Asghar Farhadi : un regard d’Iran qui réinvente Paris et rapproche l’Orient de l’Occident

Asghar Farhadi : un regard d’Iran qui réinvente Paris et rapproche l’Orient de l’Occident
Asghar Farhadi, un cinéaste iranien qui fait dialoguer l’Orient et l’Occident depuis Paris.

Bureau de Paris-PO4OR

Le Passé, le film parisien où le regard d’Asghar Farhadi fait dialoguer l’Orient et l’Occident.

Lorsque Asghar Farhadi tourne Le Passé à Paris en 2013, il ne réalise pas seulement un film français porté par Bérénice Bejo et Tahar Rahim. Il inaugure une rencontre singulière entre deux univers qui, depuis des décennies, cherchent à mieux se comprendre. À travers ce long-métrage ancré dans le quotidien parisien, Farhadi offre au cinéma français un regard venu d’ailleurs : un regard oriental nourri par la profondeur émotionnelle, la complexité morale et la dramaturgie nuancée qui caractérisent son œuvre.

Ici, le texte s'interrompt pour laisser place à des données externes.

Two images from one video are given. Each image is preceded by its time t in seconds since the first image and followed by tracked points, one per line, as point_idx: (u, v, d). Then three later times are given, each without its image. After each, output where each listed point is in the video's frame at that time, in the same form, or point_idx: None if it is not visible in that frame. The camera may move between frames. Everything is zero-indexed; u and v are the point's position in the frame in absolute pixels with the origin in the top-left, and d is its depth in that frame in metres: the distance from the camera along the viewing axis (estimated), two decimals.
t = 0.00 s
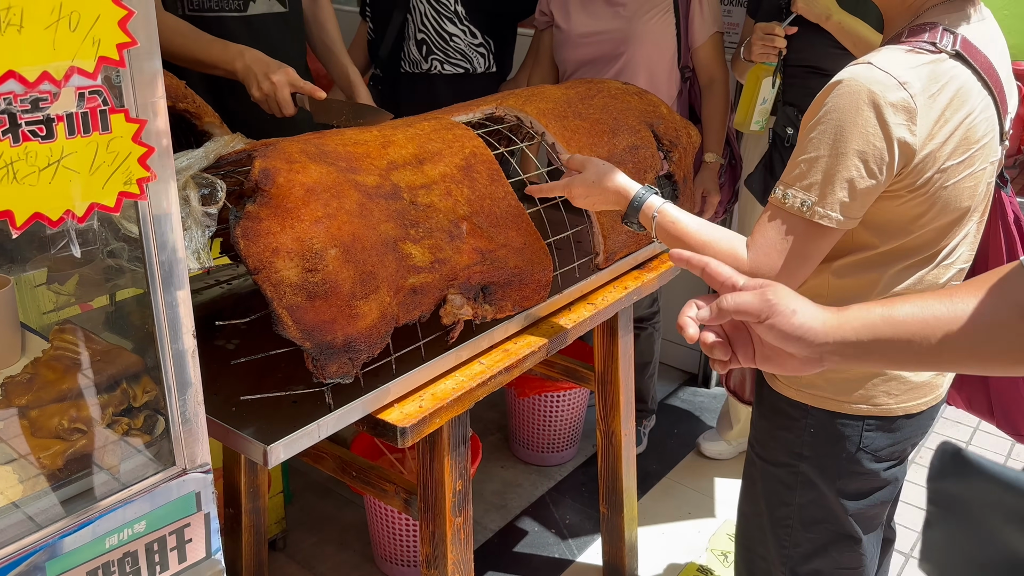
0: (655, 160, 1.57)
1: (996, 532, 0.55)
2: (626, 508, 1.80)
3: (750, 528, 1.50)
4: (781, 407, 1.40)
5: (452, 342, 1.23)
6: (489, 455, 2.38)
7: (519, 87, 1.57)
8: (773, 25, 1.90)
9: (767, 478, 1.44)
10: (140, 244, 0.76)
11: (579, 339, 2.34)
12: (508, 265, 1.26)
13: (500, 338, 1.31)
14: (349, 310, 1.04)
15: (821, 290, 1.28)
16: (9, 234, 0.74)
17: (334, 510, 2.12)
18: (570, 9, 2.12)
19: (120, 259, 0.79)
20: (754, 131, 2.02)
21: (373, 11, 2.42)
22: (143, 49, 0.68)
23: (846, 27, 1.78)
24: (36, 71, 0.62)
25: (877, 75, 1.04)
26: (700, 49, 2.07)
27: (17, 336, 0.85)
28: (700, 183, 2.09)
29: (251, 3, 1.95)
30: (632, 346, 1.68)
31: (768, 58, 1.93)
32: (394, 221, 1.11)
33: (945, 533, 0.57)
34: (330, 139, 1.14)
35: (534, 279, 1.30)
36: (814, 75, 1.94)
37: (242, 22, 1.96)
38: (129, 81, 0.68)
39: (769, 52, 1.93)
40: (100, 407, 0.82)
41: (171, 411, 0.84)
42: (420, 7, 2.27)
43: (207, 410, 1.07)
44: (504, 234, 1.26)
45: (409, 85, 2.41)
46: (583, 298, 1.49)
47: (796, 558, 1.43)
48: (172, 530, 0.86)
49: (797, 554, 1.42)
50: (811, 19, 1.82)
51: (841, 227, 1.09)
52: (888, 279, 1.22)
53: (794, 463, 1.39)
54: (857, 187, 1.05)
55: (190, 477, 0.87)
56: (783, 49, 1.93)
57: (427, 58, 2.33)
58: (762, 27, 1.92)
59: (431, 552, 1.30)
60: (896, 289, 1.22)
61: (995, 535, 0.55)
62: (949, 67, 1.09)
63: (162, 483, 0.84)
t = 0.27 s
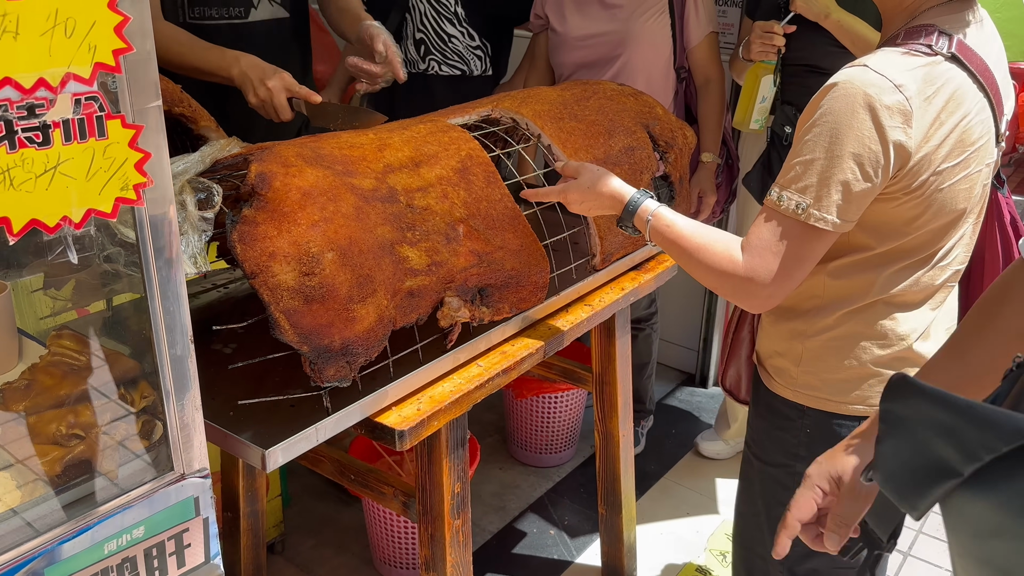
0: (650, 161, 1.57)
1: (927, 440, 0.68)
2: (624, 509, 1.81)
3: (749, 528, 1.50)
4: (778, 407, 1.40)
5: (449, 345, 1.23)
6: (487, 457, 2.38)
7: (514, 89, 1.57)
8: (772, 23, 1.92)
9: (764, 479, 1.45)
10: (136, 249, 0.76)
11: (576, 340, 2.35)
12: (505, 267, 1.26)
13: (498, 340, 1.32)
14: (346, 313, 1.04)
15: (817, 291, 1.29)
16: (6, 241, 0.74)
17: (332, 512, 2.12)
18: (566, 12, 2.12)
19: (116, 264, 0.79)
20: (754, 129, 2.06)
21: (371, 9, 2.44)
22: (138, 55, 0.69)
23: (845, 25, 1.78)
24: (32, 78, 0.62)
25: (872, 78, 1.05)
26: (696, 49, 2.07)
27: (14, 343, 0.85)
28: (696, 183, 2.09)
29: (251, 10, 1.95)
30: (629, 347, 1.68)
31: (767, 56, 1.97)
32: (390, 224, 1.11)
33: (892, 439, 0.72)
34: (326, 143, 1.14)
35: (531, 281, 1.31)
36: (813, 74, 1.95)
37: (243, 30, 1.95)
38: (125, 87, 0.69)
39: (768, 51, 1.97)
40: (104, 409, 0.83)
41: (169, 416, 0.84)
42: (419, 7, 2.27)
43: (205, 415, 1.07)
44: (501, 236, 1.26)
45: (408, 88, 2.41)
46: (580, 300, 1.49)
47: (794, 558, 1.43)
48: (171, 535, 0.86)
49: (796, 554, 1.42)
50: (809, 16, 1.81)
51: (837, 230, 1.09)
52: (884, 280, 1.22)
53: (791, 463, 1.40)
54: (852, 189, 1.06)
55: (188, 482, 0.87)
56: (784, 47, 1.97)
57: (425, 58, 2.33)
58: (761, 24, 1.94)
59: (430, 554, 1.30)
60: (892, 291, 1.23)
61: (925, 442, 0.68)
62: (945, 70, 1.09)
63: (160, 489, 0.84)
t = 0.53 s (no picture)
0: (644, 161, 1.57)
1: (900, 408, 0.68)
2: (620, 509, 1.80)
3: (745, 527, 1.50)
4: (773, 406, 1.40)
5: (443, 346, 1.23)
6: (483, 458, 2.38)
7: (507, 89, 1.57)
8: (765, 21, 1.93)
9: (760, 478, 1.45)
10: (128, 253, 0.76)
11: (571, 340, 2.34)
12: (498, 268, 1.26)
13: (492, 341, 1.31)
14: (339, 315, 1.04)
15: (811, 291, 1.28)
16: None
17: (329, 515, 2.12)
18: (559, 12, 2.12)
19: (108, 267, 0.77)
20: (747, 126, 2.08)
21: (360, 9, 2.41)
22: (127, 57, 0.68)
23: (838, 23, 1.78)
24: (19, 82, 0.62)
25: (868, 77, 1.05)
26: (689, 50, 2.10)
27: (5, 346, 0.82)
28: (691, 183, 2.08)
29: (266, 14, 1.95)
30: (624, 347, 1.68)
31: (760, 55, 1.96)
32: (382, 226, 1.11)
33: (872, 409, 0.71)
34: (318, 144, 1.14)
35: (525, 281, 1.31)
36: (807, 72, 1.95)
37: (252, 32, 1.95)
38: (114, 90, 0.68)
39: (763, 49, 1.95)
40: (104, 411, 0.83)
41: (162, 420, 0.84)
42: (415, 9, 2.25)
43: (198, 418, 1.07)
44: (494, 237, 1.26)
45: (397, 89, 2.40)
46: (574, 300, 1.49)
47: (791, 558, 1.43)
48: (165, 539, 0.86)
49: (792, 553, 1.42)
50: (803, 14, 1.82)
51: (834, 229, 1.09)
52: (880, 278, 1.22)
53: (786, 462, 1.40)
54: (850, 189, 1.06)
55: (181, 485, 0.87)
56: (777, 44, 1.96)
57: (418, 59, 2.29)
58: (754, 23, 1.94)
59: (425, 556, 1.29)
60: (888, 289, 1.23)
61: (898, 411, 0.68)
62: (940, 69, 1.10)
63: (152, 493, 0.84)
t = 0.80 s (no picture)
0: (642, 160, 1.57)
1: (884, 362, 0.70)
2: (620, 508, 1.81)
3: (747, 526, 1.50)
4: (777, 405, 1.41)
5: (442, 346, 1.23)
6: (483, 458, 2.38)
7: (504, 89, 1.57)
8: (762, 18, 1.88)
9: (762, 477, 1.45)
10: (126, 255, 0.75)
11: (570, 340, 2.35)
12: (497, 268, 1.26)
13: (491, 341, 1.31)
14: (338, 316, 1.04)
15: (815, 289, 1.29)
16: None
17: (328, 516, 2.12)
18: (556, 13, 2.12)
19: (107, 269, 0.78)
20: (743, 126, 2.03)
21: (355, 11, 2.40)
22: (124, 58, 0.68)
23: (834, 21, 1.77)
24: (17, 83, 0.62)
25: (877, 79, 1.05)
26: (686, 49, 2.09)
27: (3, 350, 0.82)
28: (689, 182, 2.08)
29: (276, 19, 1.95)
30: (623, 346, 1.68)
31: (756, 54, 1.92)
32: (381, 226, 1.11)
33: (858, 365, 0.74)
34: (316, 145, 1.14)
35: (524, 281, 1.31)
36: (803, 70, 1.98)
37: (261, 37, 1.94)
38: (112, 91, 0.68)
39: (758, 48, 1.91)
40: (107, 413, 0.84)
41: (162, 422, 0.84)
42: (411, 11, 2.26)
43: (198, 420, 1.06)
44: (493, 236, 1.25)
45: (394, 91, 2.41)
46: (573, 299, 1.49)
47: (794, 556, 1.43)
48: (165, 541, 0.86)
49: (795, 552, 1.42)
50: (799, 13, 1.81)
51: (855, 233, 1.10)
52: (885, 276, 1.22)
53: (789, 461, 1.40)
54: (865, 193, 1.06)
55: (181, 487, 0.87)
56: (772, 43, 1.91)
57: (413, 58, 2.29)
58: (749, 21, 1.90)
59: (426, 557, 1.29)
60: (894, 286, 1.23)
61: (882, 365, 0.70)
62: (945, 68, 1.10)
63: (153, 494, 0.84)
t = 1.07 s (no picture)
0: (640, 159, 1.57)
1: (883, 358, 0.69)
2: (620, 508, 1.81)
3: (749, 524, 1.50)
4: (783, 405, 1.41)
5: (441, 346, 1.23)
6: (482, 458, 2.38)
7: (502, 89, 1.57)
8: (755, 18, 1.88)
9: (767, 476, 1.45)
10: (125, 256, 0.75)
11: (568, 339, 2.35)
12: (497, 267, 1.26)
13: (490, 340, 1.31)
14: (338, 316, 1.04)
15: (822, 286, 1.29)
16: None
17: (327, 517, 2.11)
18: (553, 13, 2.12)
19: (104, 271, 0.78)
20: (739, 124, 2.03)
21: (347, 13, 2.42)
22: (122, 58, 0.68)
23: (828, 19, 1.78)
24: (14, 84, 0.62)
25: (880, 83, 1.06)
26: (684, 49, 2.08)
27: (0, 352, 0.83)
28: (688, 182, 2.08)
29: (267, 21, 1.96)
30: (621, 345, 1.68)
31: (751, 51, 1.92)
32: (380, 226, 1.11)
33: (856, 362, 0.71)
34: (314, 145, 1.13)
35: (523, 281, 1.30)
36: (796, 67, 1.97)
37: (252, 36, 1.97)
38: (110, 91, 0.68)
39: (753, 46, 1.92)
40: (103, 415, 0.83)
41: (161, 423, 0.84)
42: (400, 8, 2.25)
43: (197, 421, 1.06)
44: (492, 236, 1.25)
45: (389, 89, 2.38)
46: (572, 299, 1.49)
47: (799, 555, 1.43)
48: (165, 542, 0.86)
49: (800, 552, 1.43)
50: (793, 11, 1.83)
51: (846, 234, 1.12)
52: (890, 274, 1.22)
53: (798, 461, 1.40)
54: (859, 194, 1.08)
55: (181, 488, 0.86)
56: (766, 42, 1.92)
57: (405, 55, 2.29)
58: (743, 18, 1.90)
59: (426, 557, 1.29)
60: (900, 283, 1.23)
61: (884, 360, 0.69)
62: (949, 67, 1.09)
63: (152, 496, 0.84)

Bien que Le Passé soit un film français dans sa production et son casting, il respire l’esthétique narrative propre au cinéaste iranien. Sa mise en scène privilégie les zones d’ombre, les silences qui disent plus que les mots, et la lente montée d’une tension intime née du détail. Cette manière d’explorer le non-dit, typique de la tradition dramatique iranienne, trouve dans Paris un terrain inattendu. La capitale devient, sous l’œil de Farhadi, un laboratoire humain où les personnages dévoilent leurs contradictions, leurs blessures et leurs fragilités.

Le cœur du récit repose sur un secret familial, un amour en transition et des liens qui se défont dans l’ambiguïté. C’est un drame universel, mais la manière dont il est raconté porte la marque d’une sensibilité orientale profondément ancrée. Farhadi observe la société française avec une délicatesse rare, comme s’il cherchait, à travers les gestes les plus ordinaires, à interroger ce que les individus cherchent à protéger ou à oublier. La question du passé, qui donne son titre au film, agit comme un pont entre les cultures : chacun vit avec ses cicatrices, qu’il soit à Téhéran ou à Paris.

Ce film marque un tournant majeur dans la carrière du cinéaste. Après avoir exploré les dilemmes moraux de la société iranienne, Farhadi transpose son art dans un contexte occidental sans rien perdre de sa force. Cette transition révèle sa véritable nature : celle d’un passeur culturel. Il ne cherche ni à occidentaliser son style, ni à orientaliser la France. Il crée un espace de rencontre où les deux traditions se regardent, se questionnent et s’enrichissent mutuellement.

Le succès critique de Le Passé en France confirme l’importance de cette rencontre. Le public français reconnaît dans l’écriture de Farhadi une sophistication psychologique qui rappelle certains grands noms du cinéma européen, tout en étant portée par une profondeur émotionnelle propre à la culture iranienne. Cette hybridation subtile fait de son œuvre un langage universel, accessible au-delà des frontières culturelles.

Au-delà du film, l’ensemble de la carrière de Farhadi illustre ce rôle singulier de médiateur entre l’Orient et l’Occident. Ses films, souvent centrés sur la famille, la vérité, la culpabilité ou le doute, résonnent dans les sociétés occidentales qui se reconnaissent dans ces questionnements moraux. En même temps, la richesse symbolique et la sensibilité orientale qui imprègnent son cinéma offrent une porte d’entrée vers un imaginaire beaucoup plus vaste que celui d’un réalisme occidental classique.

L’expérience parisienne de Farhadi montre aussi que l’Europe contemporaine est prête à accueillir des voix artistiques venues de l’Iran ou du monde arabe dès lors qu’elles proposent une vision humaine authentique. Le cinéma devient alors un espace de traduction culturelle, une zone où les identités circulent et se rejoignent. Farhadi démontre qu’un film français signé par un cinéaste iranien peut devenir une œuvre pleinement européenne sans perdre sa fragrance orientale.

Dans Le Passé, comme dans l’ensemble de son œuvre, l’humanité est le véritable territoire. C’est précisément ce terrain commun qui permet à Farhadi de rapprocher les deux rives du monde. En donnant à la France un film marqué par son sens oriental du drame, il montre que les émotions n’ont pas de frontières. Elles se reconnaissent, se reflètent, et créent un espace de dialogue plus fort que n’importe quel discours.

Ainsi, Le Passé dépasse largement le cadre du cinéma. C’est un geste d’unification culturelle, une preuve que l’art peut combler les distances et réconcilier des imaginaires que l’histoire a souvent opposés. Farhadi, en posant sa caméra sur Paris, ne filme pas seulement une ville. Il filme la possibilité d’un monde commun.